В заключение будут нелишними слова Данилевского [1991: 197] о том, что в русском человеке огромный перевес «общенародного русского элемента над элементом личным, индивидуальным. Поэтому-то между тем, как англичанин, немец, француз, перестав быть англичанином, немцем или французом, сохраняет довольно нравственных начал, чтобы оставаться еще замечательною личностью в том или другом отношении, русский, перестав быть русским, обращается в ничто — в негодную тряпку».

Вот основная причина твердости общественного в его отношении к индивидуальному. Вот основание русского национализма.

Хохол та москаль

Зарубежные исследователи часто смешивают украинскую и русскую ментальности. Так, говоря о Гоголе и Тарасе Бульбе, «запорожском казаке XV в.» (!), рассуждают о «русском национальном характере» [Драйзин 1990: 11]. От полного смешения особенностей двух восточнославянских народов спасает только то, что авторов такого рода трудов на самом деле интересует совсем иное — прежде всего «гоголевский еврей Янкель» и связанный с этим образом казацкий погром предателей, который, разумеется, также представлен «как выражение русского национального духа» [Там же: 25]. Но Янкель понимает только прямое значение слова продать (to sell), тогда как для казаков это еще и предательство — продаться [Там же: 29], но для нашего образованного автора все это лишь «лексические нюансы», к которым не стоит и прислушиваться. Конечно, когда украинское слово люлька переводишь английским pipe, то в конечном счете (обратным переводом) получается слово трубка, а это, конечно, знак уже русской ментальности. Разумеется, и казацкая отвага холодному сердцу изыскателя кажется «stupid, and even suisidal» (сумасшедшей и даже самоубийственной). Но что ожидать от человека, который в дружинном братстве видит «скрытую гомосексуальность» (тут же батюшка самого Гоголя — с. 14), а всякий еврей предстает как объект сексуального домогательства [Там же: 38] — коронная тема современных сочинителей подобного типа, помешанных на психоанализе.

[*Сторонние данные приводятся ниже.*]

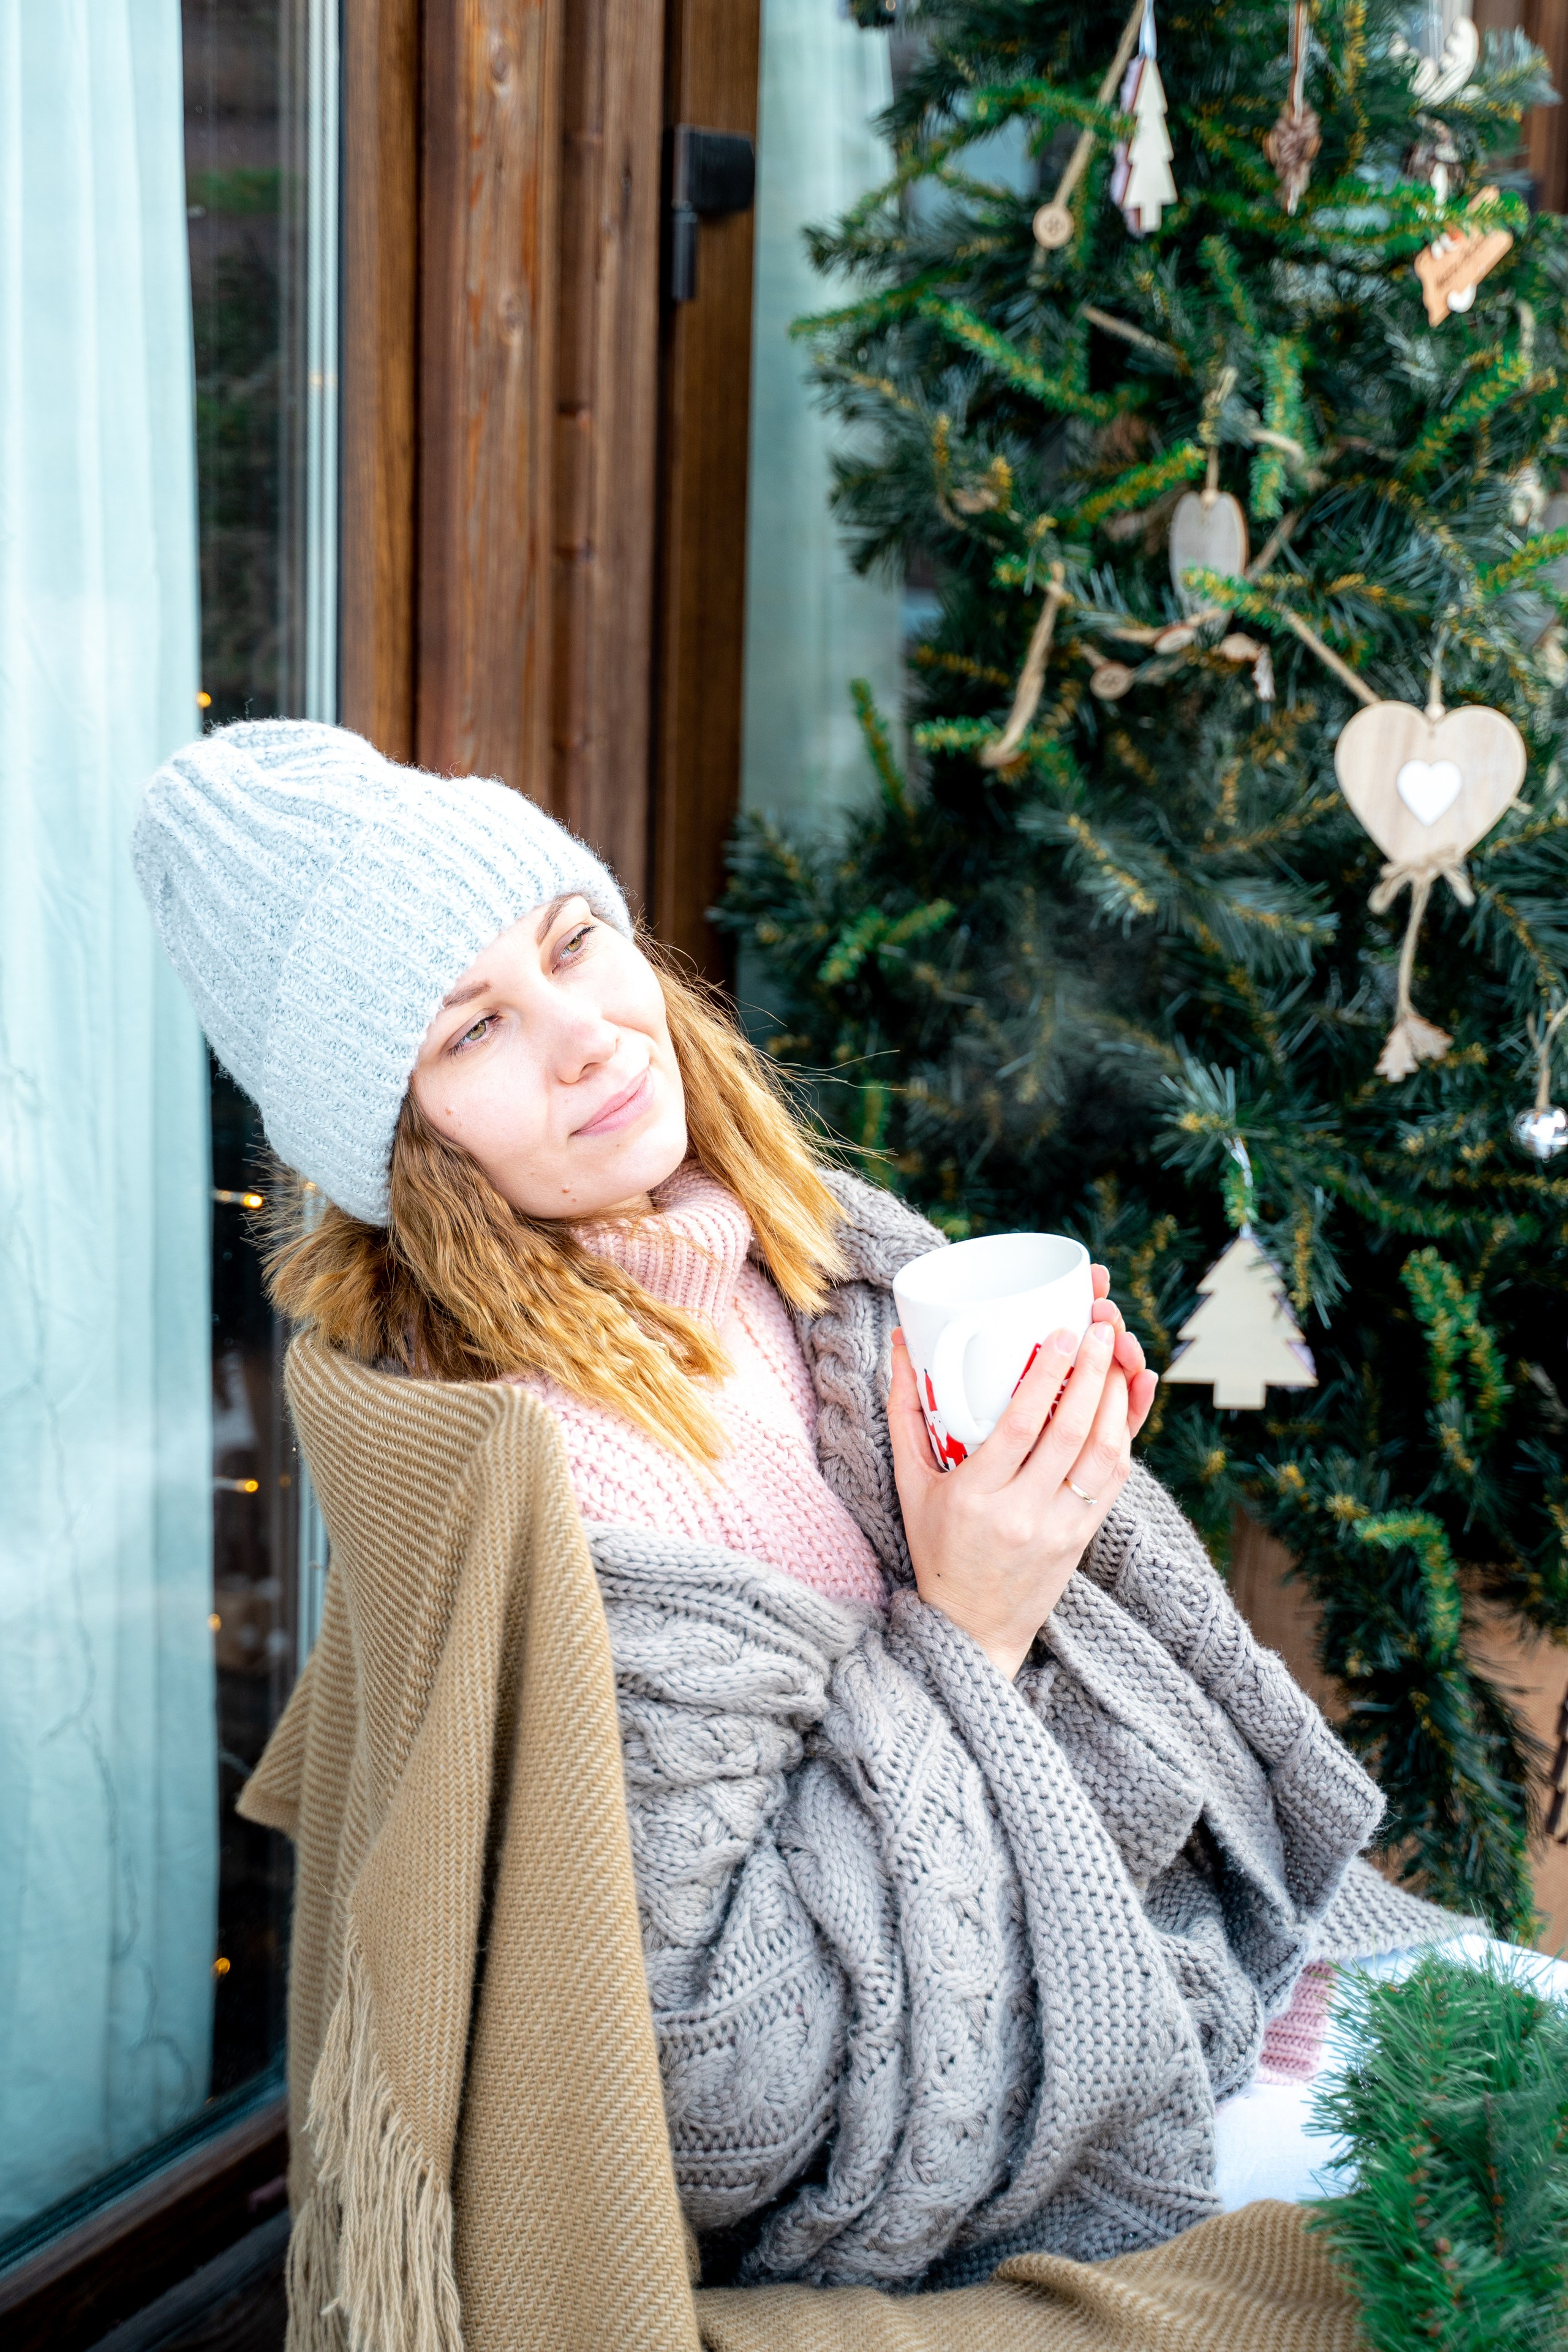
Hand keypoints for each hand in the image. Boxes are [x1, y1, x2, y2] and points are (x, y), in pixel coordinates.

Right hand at [889, 1289, 1157, 1682]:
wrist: (972, 1628)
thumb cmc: (936, 1547)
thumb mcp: (910, 1484)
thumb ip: (904, 1413)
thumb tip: (899, 1346)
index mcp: (974, 1498)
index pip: (1022, 1427)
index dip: (1048, 1374)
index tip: (1064, 1331)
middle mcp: (1021, 1515)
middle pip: (1070, 1433)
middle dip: (1094, 1372)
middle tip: (1102, 1327)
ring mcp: (1058, 1530)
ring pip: (1103, 1455)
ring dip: (1117, 1399)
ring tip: (1120, 1354)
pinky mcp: (1083, 1538)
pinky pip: (1114, 1480)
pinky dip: (1124, 1435)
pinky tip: (1123, 1401)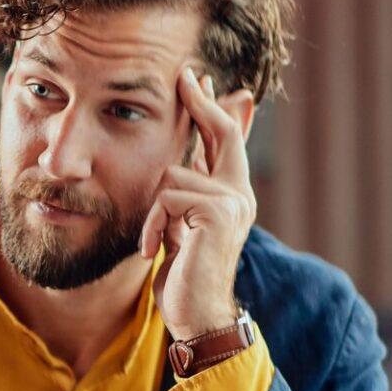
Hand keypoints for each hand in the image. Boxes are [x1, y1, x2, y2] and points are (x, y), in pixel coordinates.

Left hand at [140, 68, 258, 339]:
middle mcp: (239, 194)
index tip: (197, 79)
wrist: (197, 316)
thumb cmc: (184, 276)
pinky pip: (167, 198)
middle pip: (221, 132)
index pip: (224, 140)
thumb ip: (183, 195)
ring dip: (153, 212)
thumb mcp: (181, 229)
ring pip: (172, 175)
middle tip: (185, 74)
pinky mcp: (218, 213)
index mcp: (231, 194)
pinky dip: (152, 226)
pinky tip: (154, 251)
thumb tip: (179, 166)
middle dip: (200, 103)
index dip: (211, 108)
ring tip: (157, 242)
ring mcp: (233, 202)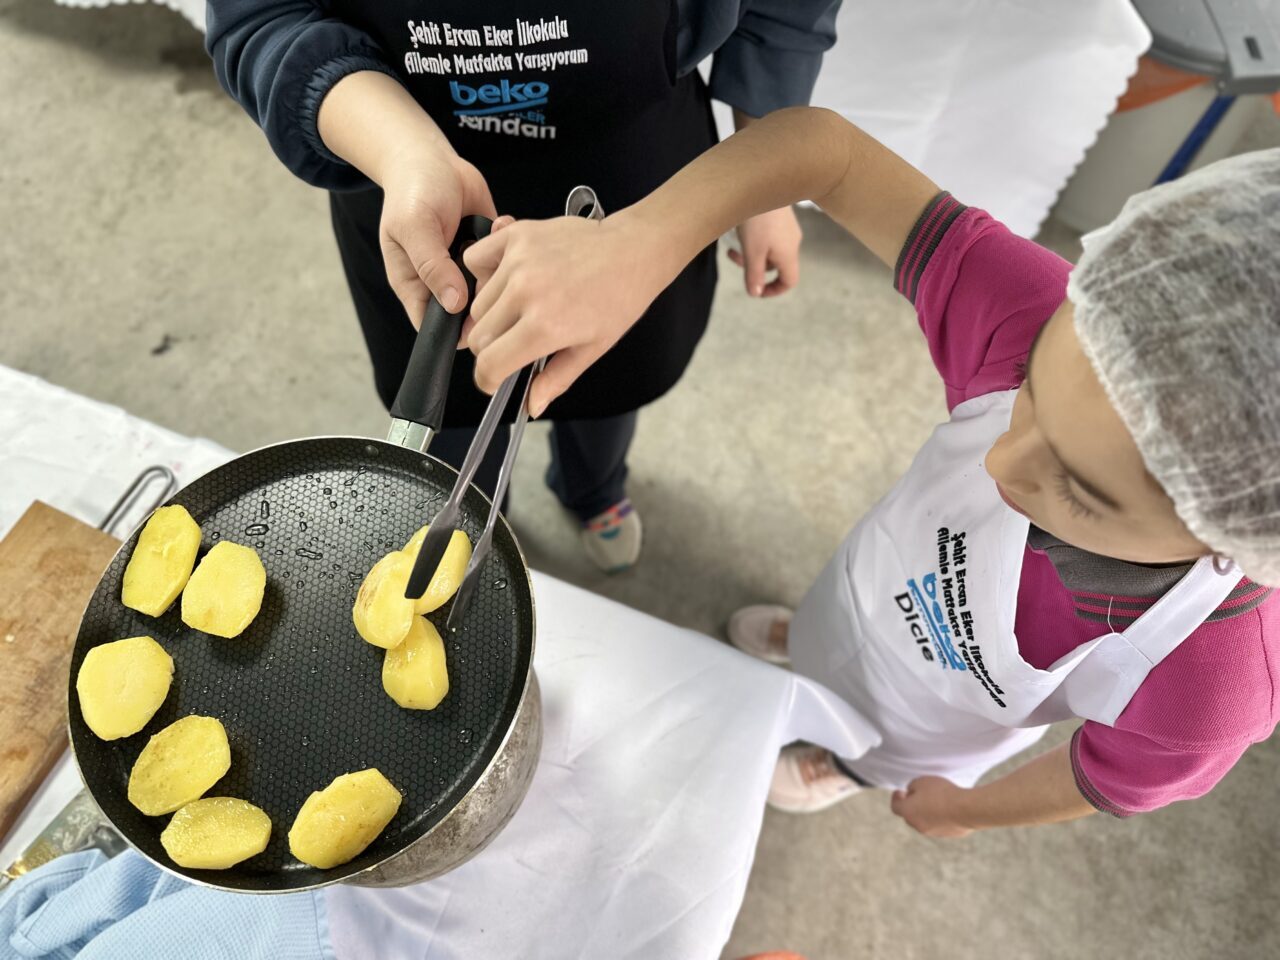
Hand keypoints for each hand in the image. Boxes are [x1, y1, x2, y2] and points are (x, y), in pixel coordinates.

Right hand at [379, 151, 496, 325]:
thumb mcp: (414, 226)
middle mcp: (443, 281)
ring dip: (499, 265)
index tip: (476, 316)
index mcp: (415, 284)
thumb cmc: (412, 190)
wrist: (431, 159)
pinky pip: (507, 260)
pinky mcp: (488, 252)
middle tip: (487, 266)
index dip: (453, 329)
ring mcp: (466, 269)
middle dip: (485, 295)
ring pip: (493, 289)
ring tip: (491, 234)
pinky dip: (509, 243)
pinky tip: (499, 222)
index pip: (432, 324)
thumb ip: (432, 266)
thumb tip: (453, 304)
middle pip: (468, 313)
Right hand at [462, 212, 675, 415]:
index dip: (488, 379)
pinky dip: (484, 273)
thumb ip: (556, 379)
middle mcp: (526, 293)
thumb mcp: (593, 348)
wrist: (634, 250)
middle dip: (493, 348)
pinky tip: (507, 278)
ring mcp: (519, 262)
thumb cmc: (619, 297)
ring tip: (522, 306)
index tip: (494, 378)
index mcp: (545, 327)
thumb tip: (532, 405)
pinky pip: (475, 260)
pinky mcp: (517, 236)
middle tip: (517, 341)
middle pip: (480, 337)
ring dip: (491, 312)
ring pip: (477, 303)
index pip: (489, 364)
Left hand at [728, 205, 801, 296]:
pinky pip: (770, 235)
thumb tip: (755, 293)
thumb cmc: (757, 218)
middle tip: (733, 257)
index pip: (789, 281)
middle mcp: (792, 241)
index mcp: (788, 254)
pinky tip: (742, 228)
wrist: (762, 180)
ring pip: (770, 250)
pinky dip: (756, 239)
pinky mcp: (781, 214)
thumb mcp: (752, 251)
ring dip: (751, 252)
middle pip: (776, 265)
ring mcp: (788, 227)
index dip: (774, 290)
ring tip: (732, 244)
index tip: (755, 289)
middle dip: (754, 268)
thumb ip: (753, 275)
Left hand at [890, 776, 974, 837]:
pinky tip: (949, 807)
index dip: (896, 798)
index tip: (899, 792)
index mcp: (908, 812)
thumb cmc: (942, 793)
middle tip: (918, 795)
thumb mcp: (922, 781)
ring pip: (925, 821)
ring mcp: (933, 832)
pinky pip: (940, 825)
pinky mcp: (948, 834)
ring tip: (936, 799)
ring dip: (927, 812)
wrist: (965, 809)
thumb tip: (913, 793)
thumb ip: (913, 786)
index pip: (896, 807)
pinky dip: (940, 817)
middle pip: (910, 815)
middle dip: (912, 805)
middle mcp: (918, 825)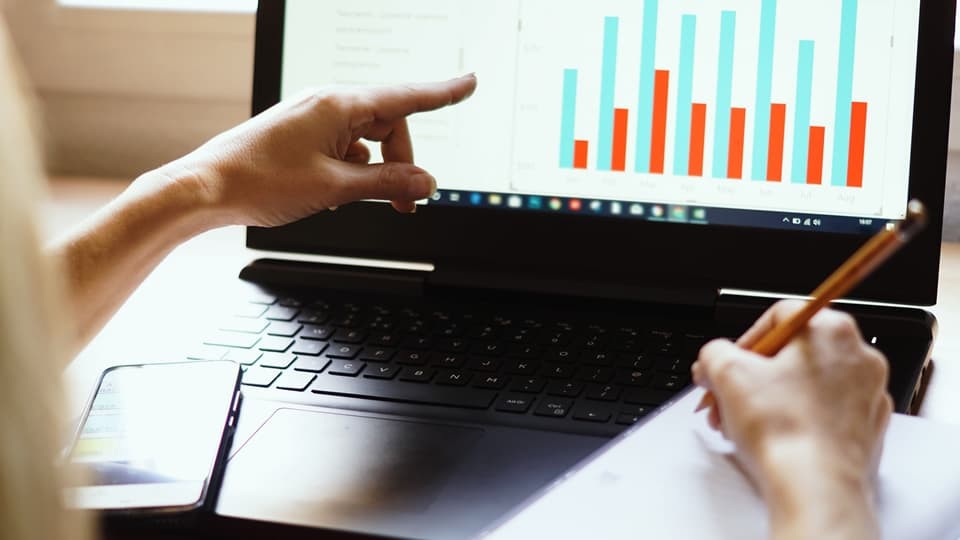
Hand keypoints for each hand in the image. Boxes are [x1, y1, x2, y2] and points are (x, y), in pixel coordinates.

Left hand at [155, 74, 477, 227]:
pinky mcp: (303, 134)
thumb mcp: (334, 188)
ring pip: (367, 139)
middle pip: (388, 126)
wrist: (207, 189)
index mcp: (337, 106)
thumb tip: (425, 182)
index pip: (404, 98)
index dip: (442, 94)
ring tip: (365, 201)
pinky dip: (353, 169)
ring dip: (377, 170)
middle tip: (406, 204)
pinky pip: (345, 146)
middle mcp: (327, 104)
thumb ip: (386, 184)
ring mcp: (313, 118)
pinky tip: (337, 192)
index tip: (469, 83)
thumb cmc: (260, 183)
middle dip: (402, 164)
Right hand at [691, 301, 891, 538]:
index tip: (727, 362)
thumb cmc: (785, 432)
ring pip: (807, 384)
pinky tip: (772, 436)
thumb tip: (714, 357)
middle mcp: (858, 357)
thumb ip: (714, 352)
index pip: (778, 316)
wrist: (815, 488)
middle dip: (753, 375)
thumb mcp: (726, 373)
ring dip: (769, 398)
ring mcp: (868, 394)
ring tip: (742, 421)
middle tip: (729, 394)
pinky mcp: (867, 428)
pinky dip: (796, 419)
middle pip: (792, 353)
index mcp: (831, 330)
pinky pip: (824, 412)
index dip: (743, 341)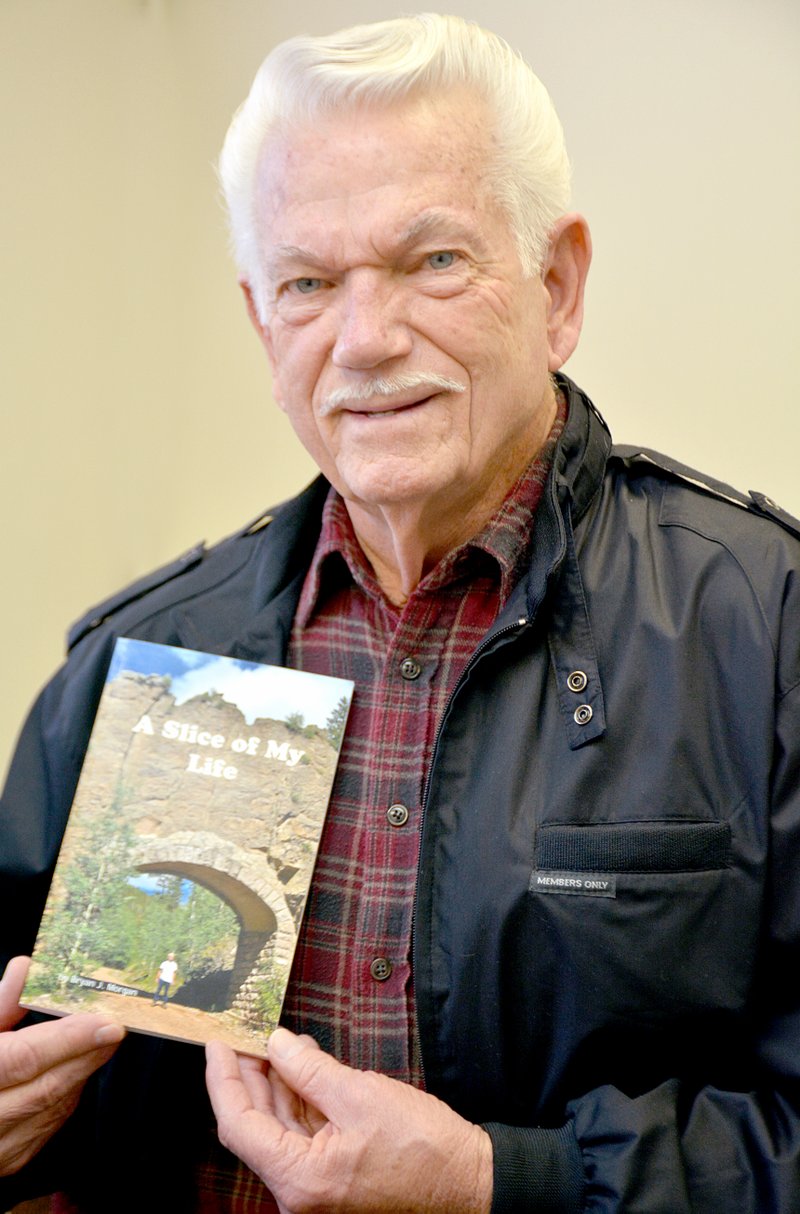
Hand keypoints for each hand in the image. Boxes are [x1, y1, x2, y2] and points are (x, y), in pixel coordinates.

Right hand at [0, 956, 125, 1174]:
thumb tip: (26, 968)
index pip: (22, 1060)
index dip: (68, 1040)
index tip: (107, 1023)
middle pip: (43, 1089)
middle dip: (84, 1056)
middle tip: (114, 1028)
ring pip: (49, 1111)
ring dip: (77, 1075)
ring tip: (97, 1043)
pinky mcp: (7, 1161)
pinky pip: (45, 1128)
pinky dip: (63, 1098)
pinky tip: (72, 1072)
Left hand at [206, 1027, 492, 1212]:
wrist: (470, 1184)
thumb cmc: (424, 1149)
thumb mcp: (361, 1095)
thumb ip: (310, 1070)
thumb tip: (277, 1045)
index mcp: (300, 1180)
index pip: (239, 1124)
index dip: (223, 1078)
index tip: (218, 1042)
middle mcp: (300, 1194)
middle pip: (256, 1127)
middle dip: (249, 1077)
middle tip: (246, 1034)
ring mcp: (316, 1190)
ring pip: (279, 1131)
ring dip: (276, 1086)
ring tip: (281, 1045)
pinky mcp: (333, 1181)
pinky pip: (303, 1138)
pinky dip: (299, 1102)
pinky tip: (304, 1071)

Это всего лишь один пример, но пример выразительный. Он показывает, насколько живы старые убеждения в том, что „малорусская“ и „белорусская“ культуры будут нарочно создаваемы, ибо теперь «их еще нет» [Струве 1997: 286, 288]. Насколько это верно — просмотрим выводы специалистов (сводка мнений: [Лысый 1995]).

И. Лысый показывает, что в ментальных антиномиях украинец предпочитает первый выбор, хотя отдельный лицам не чужд и второй: интроверт—экстраверт в поведении, женственность—мужественность в характере, сенсорика—интуиция в восприятии, иррациональность—рациональность в мышлении, нестабильность—стабильность в социуме и т. д. Заметно почти полное совпадение с набором русских ментальных черт, но с одним важным различием: у украинца наблюдается «перевес личности над общинностью» [Лысый 1995: 43]. Украинская ментальность амбивалентна («амбивалентность — парадигмальная черта украинцев» [Там же: 52]), но она исходит из средних значений, тогда как русская основана на несоединимых крайностях.